● What is needed
Keep the pictures out. Write out every line of the listing exactly.

[Information supplied Boundary: Start]

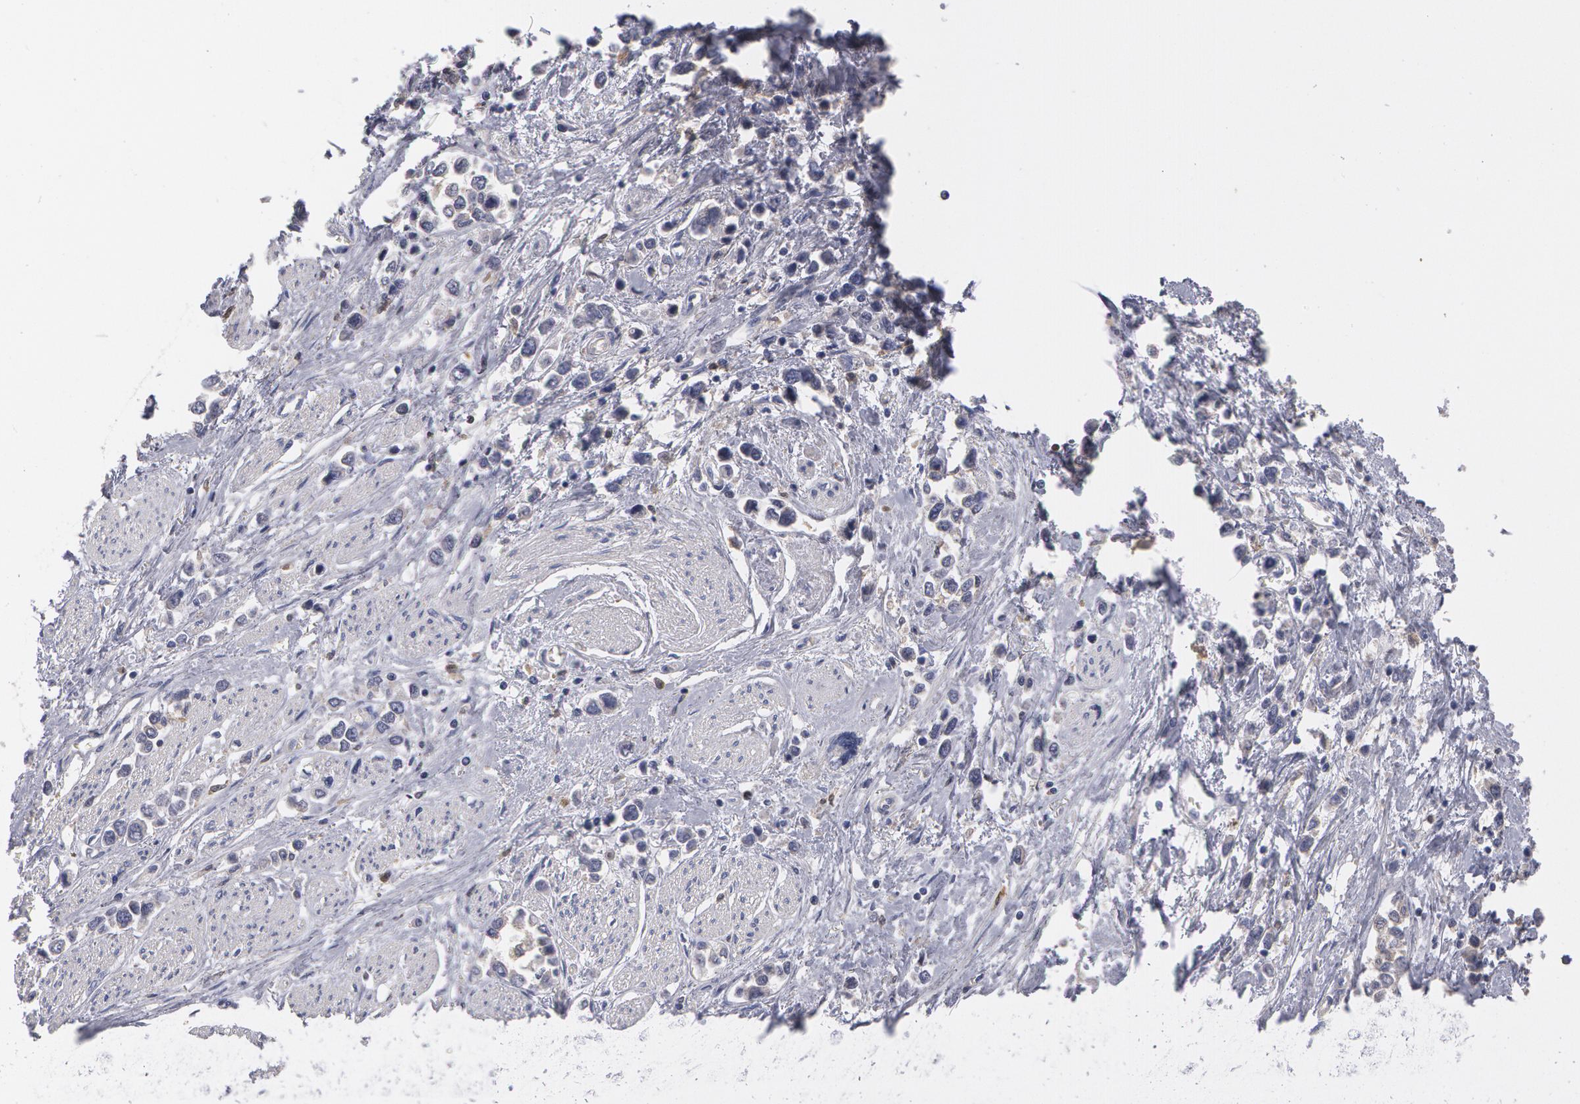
{"staining": {"intensity": "negative", "quantity": "none", "location": "none"}, "tissue": "stomach cancer", "cell_type": "Tumor cells", "image_type": "cancer", "snomed": [{"axis": "morphology", "description": "Adenocarcinoma, NOS"}, {"axis": "topography", "description": "Stomach, upper"}], "caption": "Tumor cells are negative for brown protein staining in stomach cancer.", "gene": "SYK", "patient": {"sex": "male", "age": 76}}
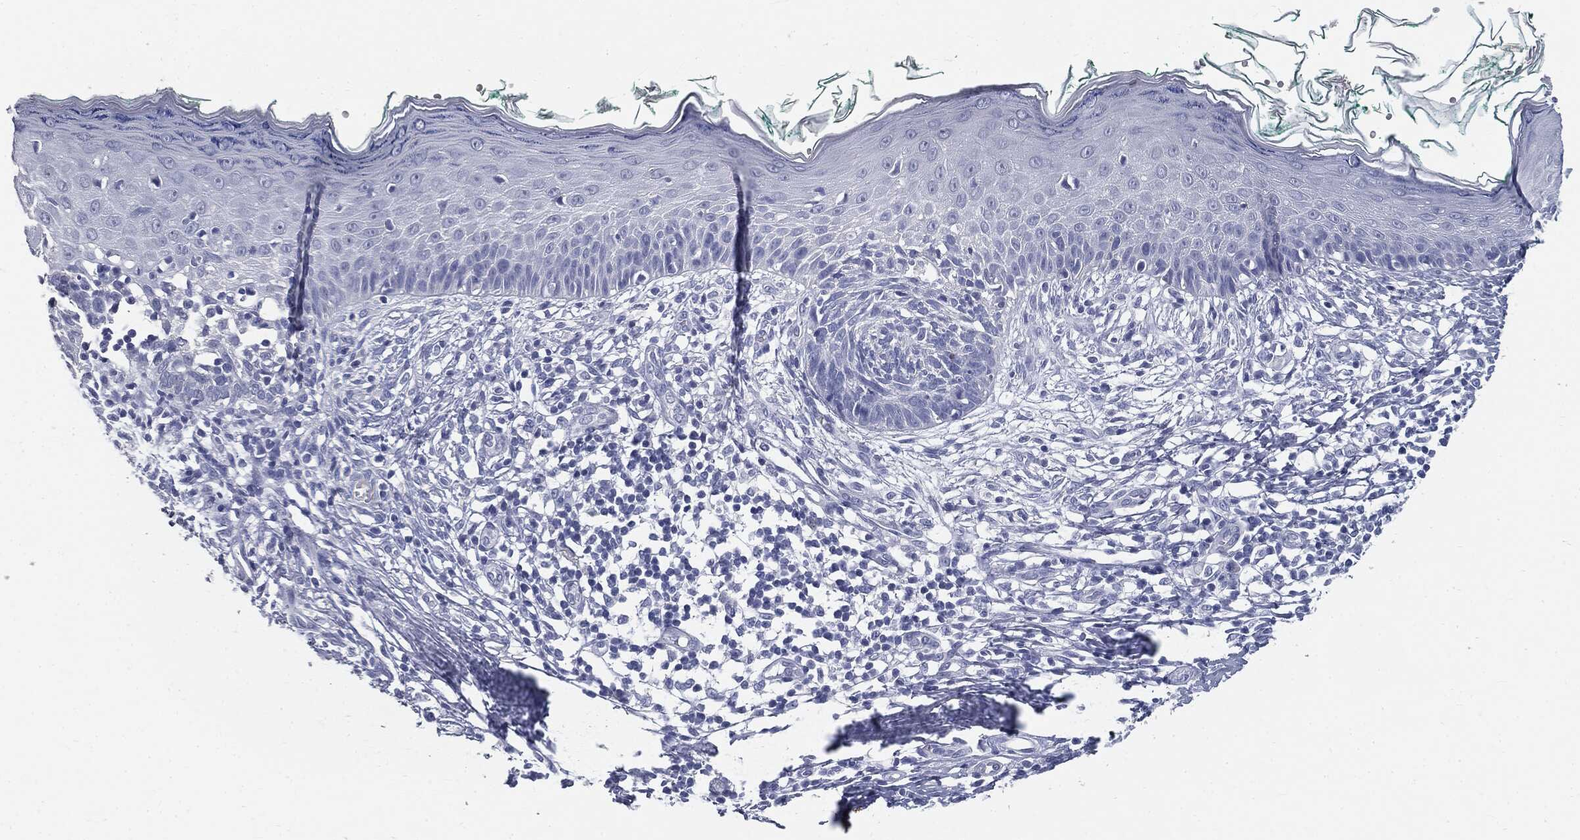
{"staining": {"intensity": "negative", "quantity": "none", "location": "none"}, "tissue": "skin", "cell_type": "Fibroblasts", "image_type": "normal", "snomed": [{"axis": "morphology", "description": "Normal tissue, NOS"}, {"axis": "morphology", "description": "Basal cell carcinoma"}, {"axis": "topography", "description": "Skin"}], "caption": "DAB immunohistochemical staining of normal skin shows no significant expression in fibroblasts.", "gene": "CUZD1", "patient": {"sex": "male", "age": 33}}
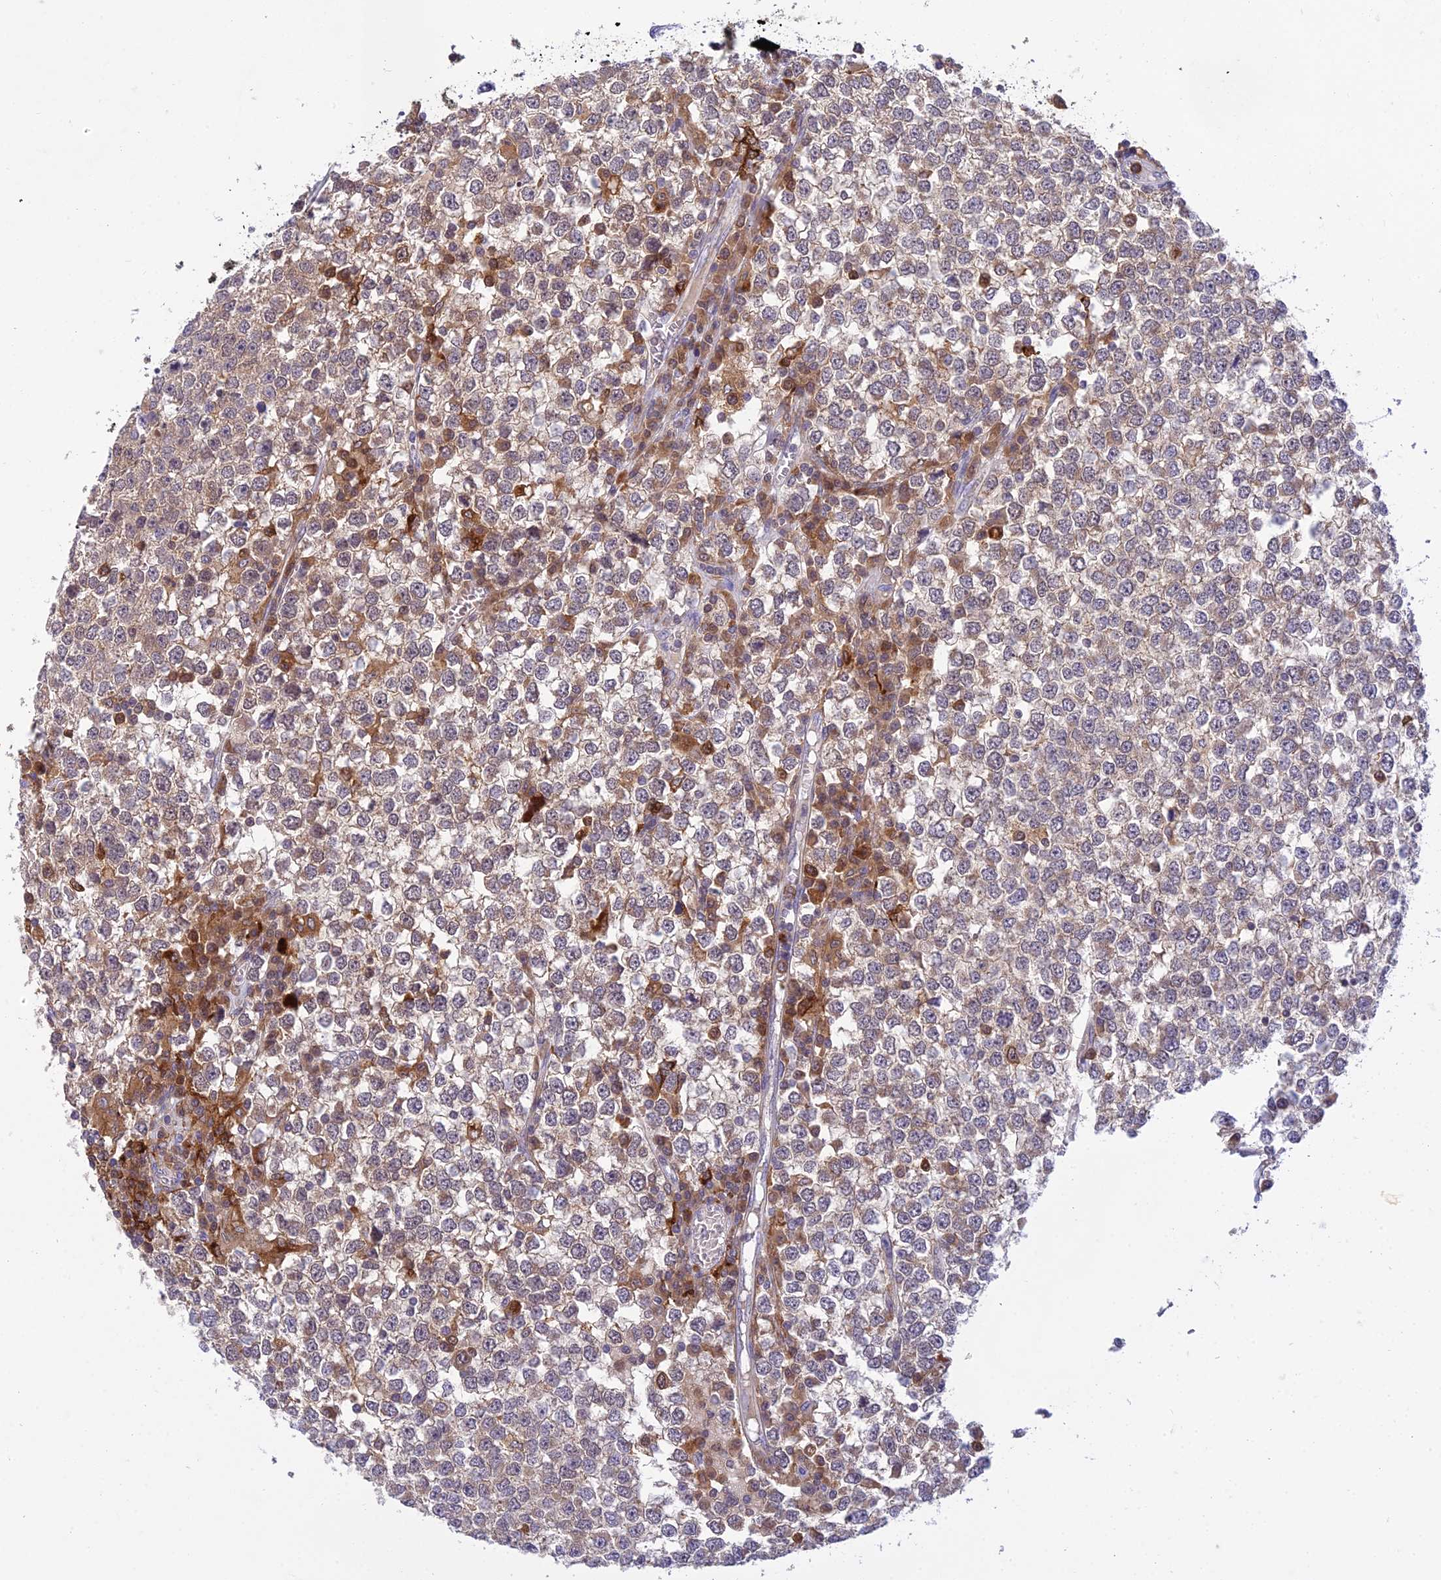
{"staining": {"intensity": "weak", "quantity": "<25%", "location": "cytoplasmic/membranous"}, "tissue": "testis cancer", "cell_type": "Tumor cells", "image_type": "cancer", "snomed": [{"axis": "morphology", "description": "Seminoma, NOS"}, {"axis": "topography", "description": "Testis"}], "caption": "Testis cancer was stained to show a protein in brown. There is no significant staining in tumor cells. The staining is performed using DAB (3,3'-diaminobenzidine) brown chromogen with nuclei counter-stained in using hematoxylin.", "gene": "UBE2G1", "patient": {"sex": "male", "age": 65}}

[Information supplied Boundary: End]

● Result
{"staining": {"intensity": "negative", "quantity": "none", "location": "none"}, "tissue": "stomach cancer", "cell_type": "Tumor cells", "image_type": "cancer", "snomed": [{"axis": "morphology", "description": "Adenocarcinoma, NOS"}, {"axis": "topography", "description": "Stomach, upper"}], "caption": "Tumor cells are negative for brown protein staining in stomach cancer.", "gene": "SYK", "patient": {"sex": "male", "age": 76}}
{"staining": {"intensity": "negative", "quantity": "none", "location": "none"}, "tissue": "skin", "cell_type": "Fibroblasts", "image_type": "normal", "snomed": [{"axis": "morphology", "description": "Normal tissue, NOS"}, {"axis": "morphology", "description": "Basal cell carcinoma"}, {"axis": "topography", "description": "Skin"}], "caption": "DAB immunohistochemical staining of normal skin shows no significant expression in fibroblasts.", "gene": "CUZD1", "patient": {"sex": "male", "age": 33}}
{"staining": {"intensity": "weak", "quantity": "<25%", "location": "cytoplasmic/membranous"}, "tissue": "testis cancer", "cell_type": "Tumor cells", "image_type": "cancer", "snomed": [{"axis": "morphology", "description": "Seminoma, NOS"}, {"axis": "topography", "description": "Testis"}], "caption": "Testis cancer was stained to show a protein in brown. There is no significant staining in tumor cells. The staining is performed using DAB (3,3'-diaminobenzidine) brown chromogen with nuclei counter-stained in using hematoxylin.", "gene": "UBE2G1", "patient": {"sex": "male", "age": 65}}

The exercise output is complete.